| Fund Company | CIBC Securities |
| Fund Type | Canadian Fixed Income Balanced |
| Rating | D |
| Style | Blend |
| Risk Level | Low – Medium |
| Load Status | No Load |
| RRSP/RRIF Suitability | Good |
| TFSA Suitability | Good |
| Manager | CIBC Asset Management Team |
| MER | 2.18% |
| Code | CIB 832 – No Load Units |
| Minimum Investment | $500 |
Analysis: Set up basically as a fund of funds that invests in other CIBC managed products, it has a static asset mix that is currently targeted at 3% cash, 62% bonds and 35% equity. The fixed income exposure is pretty much equally split between the CIBC Canadian Bond Fund and the CIBC Canadian Short Term Bond Index Fund. Combined, these two funds represent approximately 57% of the portfolio. There is a small exposure to global bonds.

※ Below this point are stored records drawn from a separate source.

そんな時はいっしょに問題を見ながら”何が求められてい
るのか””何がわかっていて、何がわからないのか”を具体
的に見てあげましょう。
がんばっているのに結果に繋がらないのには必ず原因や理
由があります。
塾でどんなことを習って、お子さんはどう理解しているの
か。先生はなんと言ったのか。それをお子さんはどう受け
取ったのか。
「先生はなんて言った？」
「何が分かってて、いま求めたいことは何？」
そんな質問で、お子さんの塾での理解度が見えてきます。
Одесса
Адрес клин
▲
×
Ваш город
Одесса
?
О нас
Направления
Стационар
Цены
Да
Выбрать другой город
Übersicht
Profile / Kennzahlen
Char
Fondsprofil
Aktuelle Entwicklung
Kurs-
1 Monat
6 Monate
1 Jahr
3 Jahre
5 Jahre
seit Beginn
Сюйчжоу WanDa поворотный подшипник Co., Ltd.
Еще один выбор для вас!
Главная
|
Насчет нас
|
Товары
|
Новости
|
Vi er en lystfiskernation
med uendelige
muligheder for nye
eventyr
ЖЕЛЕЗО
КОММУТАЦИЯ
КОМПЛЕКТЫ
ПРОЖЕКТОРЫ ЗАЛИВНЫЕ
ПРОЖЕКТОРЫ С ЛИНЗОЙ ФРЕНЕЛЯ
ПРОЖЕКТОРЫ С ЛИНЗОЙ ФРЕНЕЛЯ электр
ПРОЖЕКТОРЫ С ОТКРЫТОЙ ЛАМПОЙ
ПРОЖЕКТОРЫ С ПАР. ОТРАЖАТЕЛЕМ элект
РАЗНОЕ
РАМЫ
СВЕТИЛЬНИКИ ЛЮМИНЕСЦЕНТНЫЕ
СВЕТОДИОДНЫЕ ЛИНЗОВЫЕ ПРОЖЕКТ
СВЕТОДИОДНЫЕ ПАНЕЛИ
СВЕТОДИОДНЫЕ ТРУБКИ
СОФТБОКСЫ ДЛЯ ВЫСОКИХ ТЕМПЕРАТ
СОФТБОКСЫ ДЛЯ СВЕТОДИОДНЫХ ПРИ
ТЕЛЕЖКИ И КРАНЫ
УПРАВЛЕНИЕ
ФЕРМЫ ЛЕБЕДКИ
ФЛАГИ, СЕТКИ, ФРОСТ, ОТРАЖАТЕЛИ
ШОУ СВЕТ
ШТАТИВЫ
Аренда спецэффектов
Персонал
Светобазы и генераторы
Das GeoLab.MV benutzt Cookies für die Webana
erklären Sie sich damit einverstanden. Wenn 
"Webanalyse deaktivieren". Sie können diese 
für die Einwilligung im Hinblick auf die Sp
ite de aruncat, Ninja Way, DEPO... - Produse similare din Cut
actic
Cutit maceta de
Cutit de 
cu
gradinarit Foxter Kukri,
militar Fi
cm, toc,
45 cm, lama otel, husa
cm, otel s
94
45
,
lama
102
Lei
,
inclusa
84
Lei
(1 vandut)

Equity exposure is predominantly focused on large cap stocks.
The short term performance numbers have been decent, with a one-year return of 5.3% compared with a 3.2% return for the fixed income balanced benchmark. Longer-term numbers however, are less than impressive with a five year return of 3.2%, dramatically underperforming both the index and the category average.
Costs for the fund are a touch high with an MER of 2.18%, which is above the category average. For those looking for cash flow, there are two T-Series options available which offer annualized payouts of 4% and 6%. The MERs of those series are slightly higher, coming in at 2.19% for the T-4 series and 2.22% for the T-6 series.

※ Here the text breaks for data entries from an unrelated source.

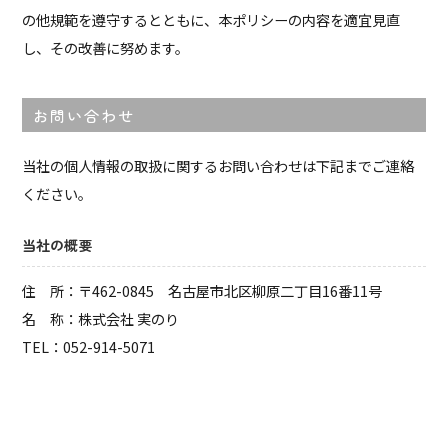
の他規範を遵守するとともに、本ポリシーの内容を適宜見直
し、その改善に努めます。
お問い合わせ
当社の個人情報の取扱に関するお問い合わせは下記までご連絡
ください。
当社の概要
住 所：〒462-0845 名古屋市北区柳原二丁目16番11号
名 称：株式会社 実のり
TEL：052-914-5071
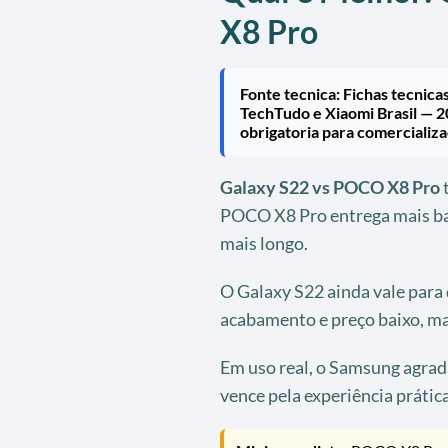
X8 Pro
Fonte tecnica: Fichas tecnic
TechTudo e Xiaomi Brasil — 2
obrigatoria para comercializa
Galaxy S22 vs POCO X8 Pro
t
POCO X8 Pro entrega mais bat
mais longo.
O Galaxy S22 ainda vale par
acabamento e preço baixo, ma
Em uso real, o Samsung agrad
vence pela experiência prática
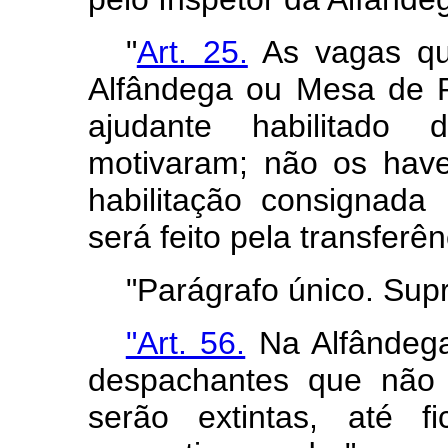
"
Art. 25.
As vagas qu
Alfândega ou Mesa de 
ajudante habilitado
motivaram; não os hav
habilitação consignada
será feito pela transferên
"Parágrafo único. Supr
"Art. 56.
Na Alfândega
des­pachantes que não 
serão extintas, até f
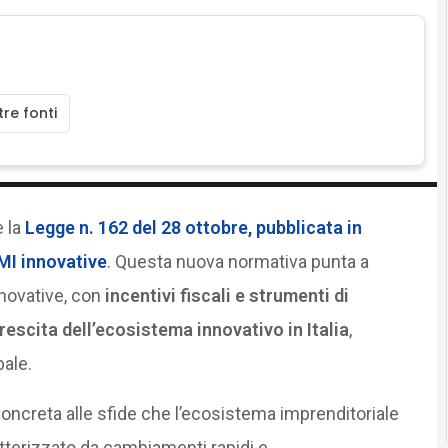
re fonti
e la
Legge n. 162 del 28 ottobre, pubblicata in
MI innovative
. Questa nuova normativa punta a
nnovative, con
incentivi fiscali e strumenti di
rescita dell’ecosistema innovativo in Italia
,
ale.
oncreta alle sfide che l’ecosistema imprenditoriale
atterizzato da cambiamenti rapidi e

Looking ahead, we expect that this portfolio, with its emphasis on fixed income, will see returns that are more modest. Half of the fixed income exposure is invested in short-term bonds, which should hold up relatively well in periods of rising rates. The downside is that they will do little to add to return during a flat rate environment, as we are expecting for the near term. Within the traditional fixed income component, about 60% of the bond exposure is in corporates, which should help to add some level of return while rates hold steady and downside protection when they rise.

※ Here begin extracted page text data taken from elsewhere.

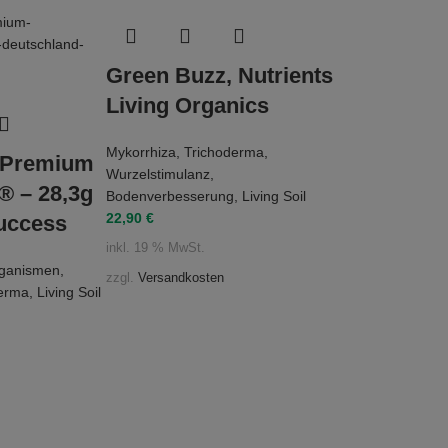
Green Buzz, Nutrients
Living Organics
Mykorrhiza
,
Trichoderma
,
e Premium
Wurzelstimulanz
,
® – 28,3g
Bodenverbesserung
,
Living Soil
22,90
€
Success
inkl. 19 % MwSt.
rganismen
,
zzgl.
Versandkosten
derma
,
Living Soil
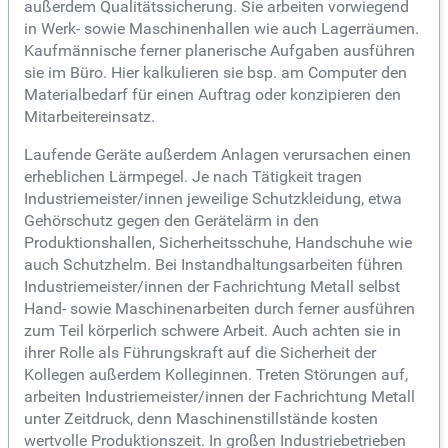
außerdem Qualitätssicherung. Sie arbeiten vorwiegend
in Werk- sowie Maschinenhallen wie auch Lagerräumen.
Kaufmännische ferner planerische Aufgaben ausführen
sie im Büro. Hier kalkulieren sie bsp. am Computer den
Materialbedarf für einen Auftrag oder konzipieren den
Mitarbeitereinsatz.
Laufende Geräte außerdem Anlagen verursachen einen
erheblichen Lärmpegel. Je nach Tätigkeit tragen
Industriemeister/innen jeweilige Schutzkleidung, etwa
Gehörschutz gegen den Gerätelärm in den
Produktionshallen, Sicherheitsschuhe, Handschuhe wie
auch Schutzhelm. Bei Instandhaltungsarbeiten führen
Industriemeister/innen der Fachrichtung Metall selbst
Hand- sowie Maschinenarbeiten durch ferner ausführen
zum Teil körperlich schwere Arbeit. Auch achten sie in
ihrer Rolle als Führungskraft auf die Sicherheit der
Kollegen außerdem Kolleginnen. Treten Störungen auf,
arbeiten Industriemeister/innen der Fachrichtung Metall
unter Zeitdruck, denn Maschinenstillstände kosten
wertvolle Produktionszeit. In großen Industriebetrieben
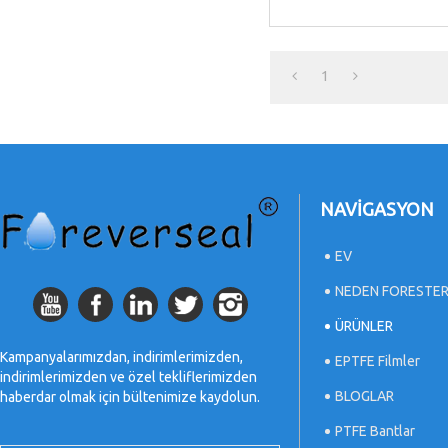
1
NAVIGASYON
EV
NEDEN FORESTE
ÜRÜNLER
Kampanyalarımızdan, indirimlerimizden,
EPTFE Filmler
indirimlerimizden ve özel tekliflerimizden
BLOGLAR
haberdar olmak için bültenimize kaydolun.
PTFE Bantlar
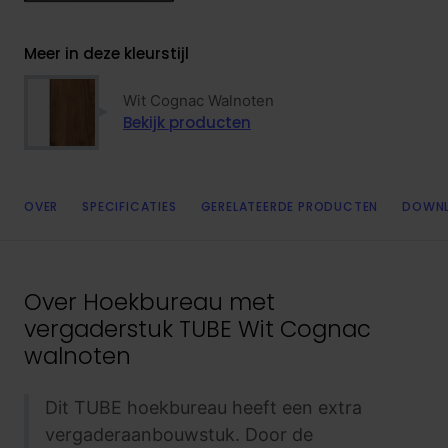
Meer in deze kleurstijl
Wit Cognac Walnoten
Bekijk producten
OVER
SPECIFICATIES
GERELATEERDE PRODUCTEN
DOWN
Over
Hoekbureau met
vergaderstuk TUBE Wit Cognac
walnoten
Dit TUBE hoekbureau heeft een extra
vergaderaanbouwstuk. Door de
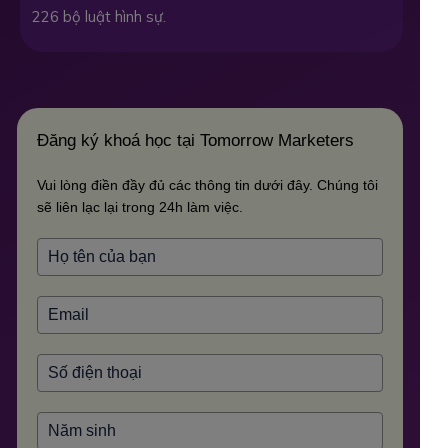
226 bộ luật hình sự.
Đăng ký khoá học tại Tomorrow Marketers
Vui lòng điền đầy đủ các thông tin dưới đây. Chúng tôi
sẽ liên lạc lại trong 24h làm việc.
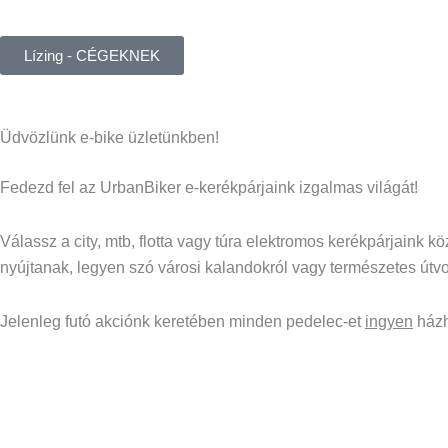
Lízing - CÉGEKNEK
Üdvözlünk e-bike üzletünkben!
Fedezd fel az UrbanBiker e-kerékpárjaink izgalmas világát!
Válassz a city, mtb, flotta vagy túra elektromos kerékpárjaink
nyújtanak, legyen szó városi kalandokról vagy természetes útvo
Jelenleg futó akciónk keretében minden pedelec-et
ingyen
házh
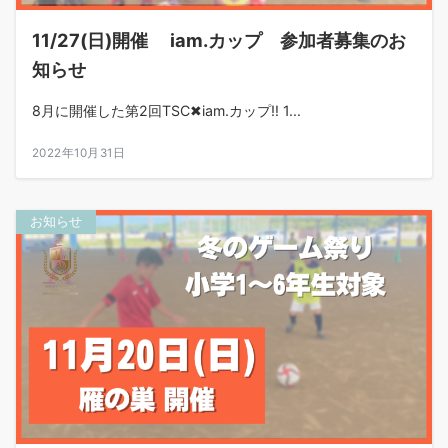
11/27(日)開催 iam.カップ 参加者募集のお
知らせ
8月に開催した第2回TSC✖︎iam.カップ‼︎ 1...
2022年10月31日
お知らせ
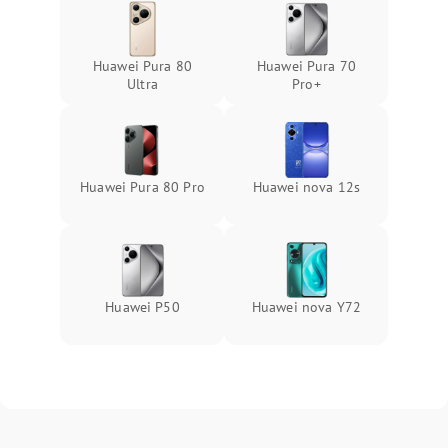
Huawei Pura 80
Huawei Pura 70
Ultra
Pro+
Huawei Pura 80 Pro
Huawei nova 12s
Huawei P50
Huawei nova Y72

While this is not a bad fund, we do believe that there are better options available for most investors. We also believe that with interest rates expected to rise over the next few years, investors will need to begin to take on additional equity exposure if they are to earn a level of return that will keep pace with inflation. A static asset mix which heavily favours fixed income will likely not allow that to happen.